Ali, der seinen Nachnamen lieber nicht nennen will, arbeitet seit etwa einem Jahr für Just Human in der griechischen Hauptstadt. Er kommt aus dem Iran, ist 2019 geflohen, nachdem er an einer Demonstration für die Rechte von LGBT-Personen teilgenommen hatte. Er erzählt, wie Schwule, Lesben und Transpersonen im Iran im Verborgenen leben, immer auf der Hut. Selbst online, denn Sicherheitsbehörden legen Fake-Profile als Köder aus. Und so geht es vielen, die aus allen Ecken der Welt vor Unterdrückung fliehen, sagt Ali im Gespräch über Zoom.
Er steht dabei vor der Maison Charlotte, ein schmaler, resoluter Mann, und berichtet von seinen Besuchen in den Flüchtlings-Lagern der Umgebung. "Du kannst dir nicht vorstellen, wie es da ist", sagt er. Er nennt die Camps "Dschungel", erzählt von Verzweiflung, sexualisierter Gewalt, von LGBT-Personen, die sich prostituieren, weil das ein Bett für die Nacht verspricht.

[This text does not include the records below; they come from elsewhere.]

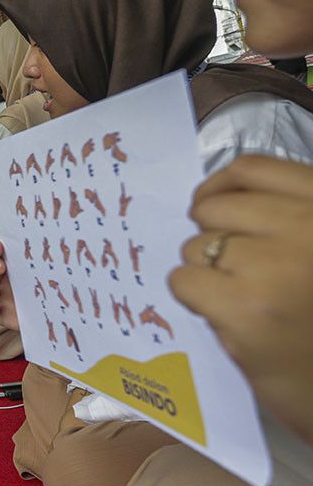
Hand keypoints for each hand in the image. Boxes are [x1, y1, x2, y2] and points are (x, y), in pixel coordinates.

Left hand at [169, 156, 312, 440]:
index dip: (218, 186)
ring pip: (196, 246)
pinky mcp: (248, 310)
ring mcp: (278, 268)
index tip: (210, 205)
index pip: (253, 168)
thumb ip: (283, 215)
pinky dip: (193, 299)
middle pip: (216, 207)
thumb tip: (211, 196)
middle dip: (211, 235)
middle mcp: (309, 228)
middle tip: (233, 270)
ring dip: (205, 272)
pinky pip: (184, 280)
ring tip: (242, 299)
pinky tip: (226, 316)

Da kommt einer, der in seinem Land verfolgt wird, nach Europa und hier geht es gerade so weiter, sagt Ali.
Die Festung Europa funktioniert
Elka Edelkott und Katja Walterscheid berichten, es kämen deutlich weniger Menschen auf der Flucht in die Stadt, als in der Vergangenheit. Drohnen und Wärmebildkameras an den mittlerweile high-tech-hochgerüsteten griechischen Grenzen zeigen Wirkung. Ebenfalls die illegalen Pushbacks, sagt Elka Edelkott. Gleichzeitig werden im Land staatliche Hilfsprogramme geschrumpft oder gestrichen. Dazu kommt, dass Asylbewerber:innen vier Wochen bevor der Asylbescheid verschickt wird, aus dem Unterstützungssystem fallen. Die, deren Bescheid negativ ausfällt sowieso, doch auch die Anerkannten fallen aus dem Unterstützungssystem, müssen in dieser Zwischenzeit subventionierte Wohnungen verlassen und sollen sich selbst um ihren Lebensunterhalt kümmern. Dass das nicht klappt und allein an der Sprache scheitert, ist vorhersehbar.